Photo of Rabbi Ettedgui

Parashat Vaera - 5776

My friends,

The process of liberation from slavery begins in this Parasha, when Moses together with Aaron appear before Pharaoh and demand, in the name of G-d, the liberation of the slaves, with the famous words "let my people go!"

Imagine two old guys, 83 year-old Aaron and his 80 year-old brother Moses finding the courage to demand an audience with the mighty and powerful ruler of Egypt, Pharaoh. The question is: Where was everyone else? Where were all those elders, the leaders of the tribes who were so happy to hear from Moses that G-d is about to liberate the people? How come only Moses and Aaron appear before Pharaoh?

In last week's Parasha, we read that the elders (the Zekenim) and Moses and Aaron decided to head to the palace to speak to Pharaoh. So what happened to the Zekenim, that only Moses and Aaron reached the palace?

The Midrash explains that the elders (Zekenim) were too afraid to face Pharaoh and therefore, one by one, they dropped out before reaching the palace, so that only Moses and Aaron were left to stand up to Pharaoh.

After the Exodus, when the Children of Israel stood by Mount Sinai for the Giving of the Torah, Moses warned the people that they could not ascend the mountain, but that they must wait at the bottom or risk death.
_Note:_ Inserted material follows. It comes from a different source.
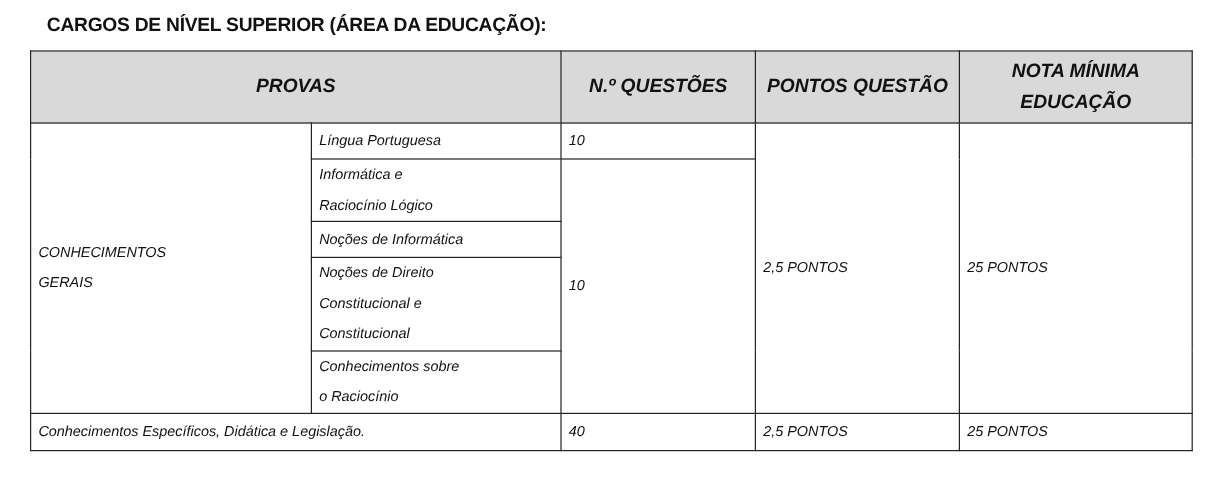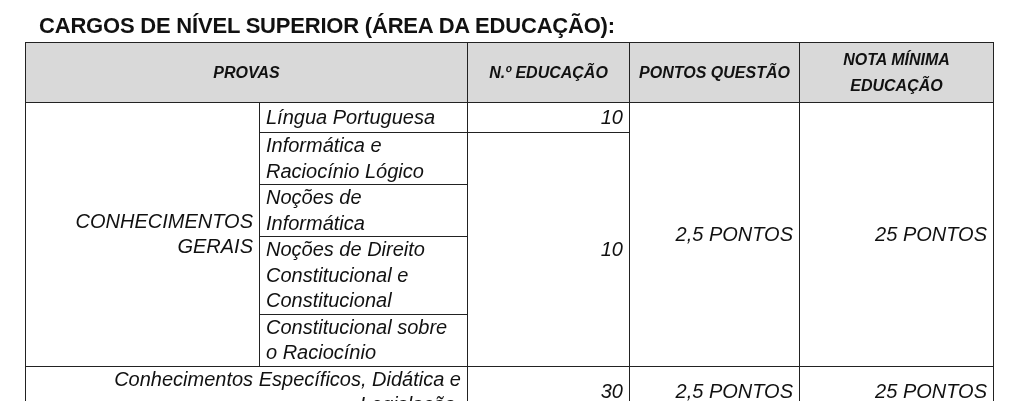"CARGOS DE NÍVEL SUPERIOR (ÁREA" .title { font-size: 22px -> 16px }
The elders (Zekenim) thought that they should go up with Moses, but they were told that since they were not courageous enough when they had the opportunity to appear before Pharaoh, a human ruler, they definitely do not deserve to go up with Moses and face G-d for the Giving of the Torah.
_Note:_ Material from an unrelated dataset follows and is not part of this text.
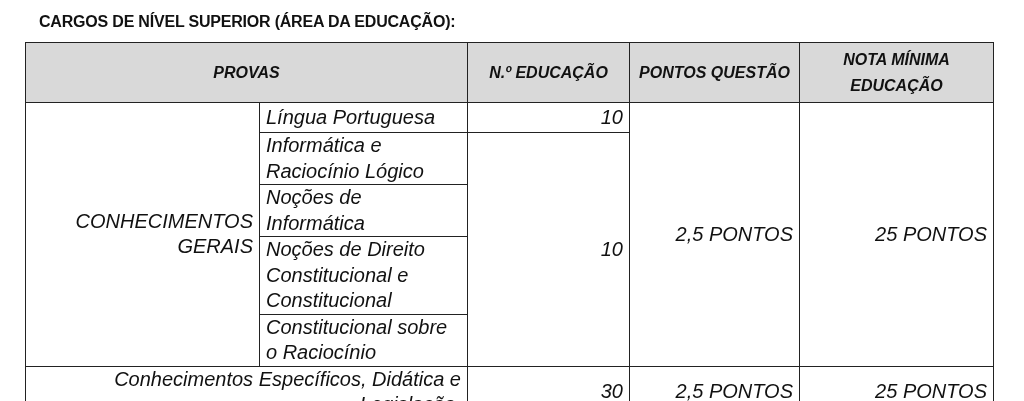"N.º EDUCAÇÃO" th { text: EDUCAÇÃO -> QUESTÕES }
This Parasha is very relevant to our times. In the name of religion, we see much suffering in the world. People are exiled, starved and murdered. Israel has become the target of attacks in so many circles. Moses stood up not just for the Israelites but also for total strangers, like when he saved Jethro's daughters.

Each and everyone of us can be a Zaken, an elder, a leader, and raise our voices wherever there is injustice. We cannot act like the meek and frightened elders who were afraid to face Pharaoh. This Parasha teaches us to be brave like Moses and Aaron, to speak up and do all we can to better this world.